Amid this toxic concoction of rising inflation and benefit freezes, the Chancellor was urged to use the Autumn Budget to help ease the plight of families on low-incomes. But instead of stamping out socially and economically failing austerity policies, and helping to ease the relentless battle facing so many low-income households, Hammond opted to continue a program of welfare freezes that by 2022 will see child poverty rise to record levels.

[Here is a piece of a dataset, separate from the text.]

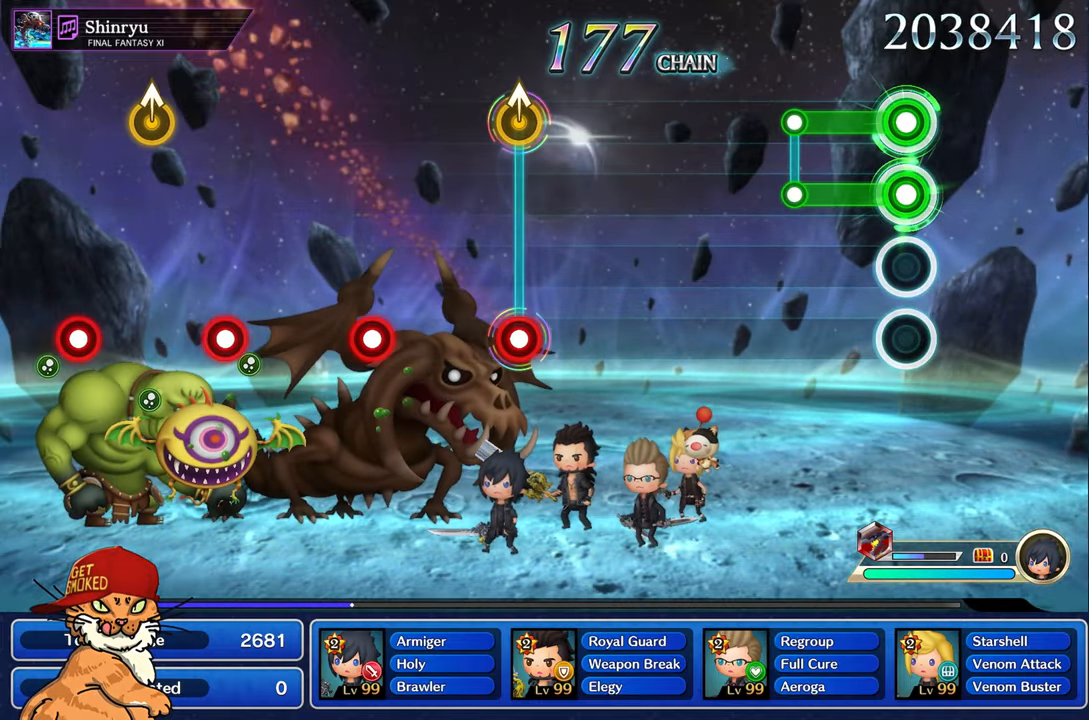
{"dt_ms": 500, "buttons": [], "left_stick": "center", "right_stick": "center", "events": [[350, "L1", "up"], [350, "R1", "up"]]}
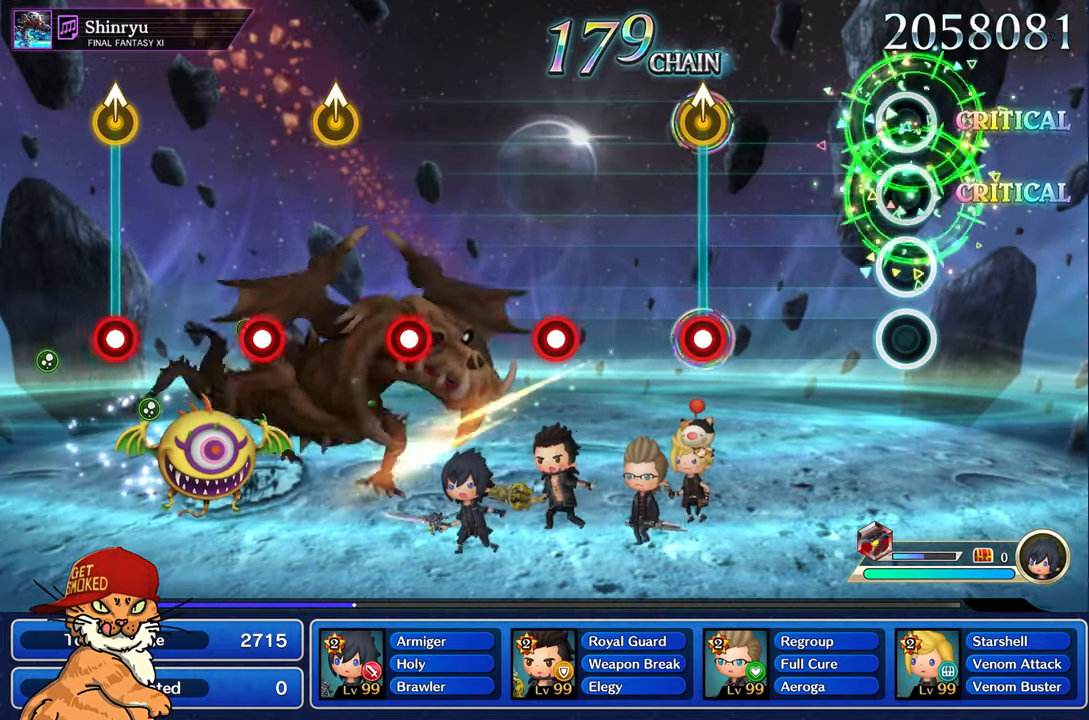
{"dt_ms": 500, "buttons": [], "left_stick": "center", "right_stick": "center", "events": []}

Living National Wage Not In-Line With Inflation

Instead of raising the National Living Wage to a realistic amount in line with rising inflation, the Chancellor increased it from £7.50 an hour to jut £7.83 an hour. As the Living Wage Organisation reports, the government’s National Living Wage is calculated on a target to reach 60 percent of median earnings by 2020 — not what employees and their families actually need to live on, with the price of everything from petrol to pharmaceutical prescriptions rising.

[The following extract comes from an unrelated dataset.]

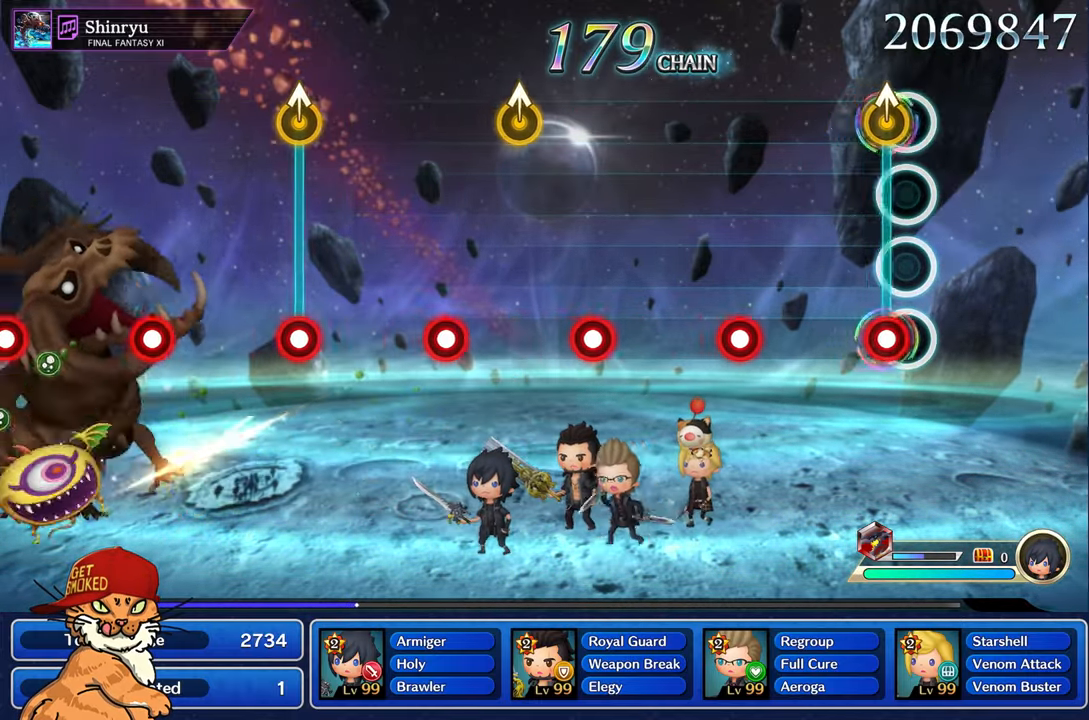
{"dt_ms": 500, "buttons": ["R1"], "left_stick": "center", "right_stick": "center", "events": [[100, "R1", "down"], [100, "left_stick", "up-left"], [233, "R1", "up"], [250, "left_stick", "center"], [500, "R1", "down"]]}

A case in point is Emma, from Sheffield in the north of England, who is a single mother of two young children. Emma, who has a part-time job and has her earnings topped up with welfare benefits, admits she is worried about the cost of living and the government’s ongoing attack on the benefits system.

“I work hard to bring up my children on my own and work as many hours as I possibly can,” she said. “The price of food and bills are going up but my wages or my benefits aren’t moving. Things are getting tighter and I worry that the government is trying to penalize people like me.”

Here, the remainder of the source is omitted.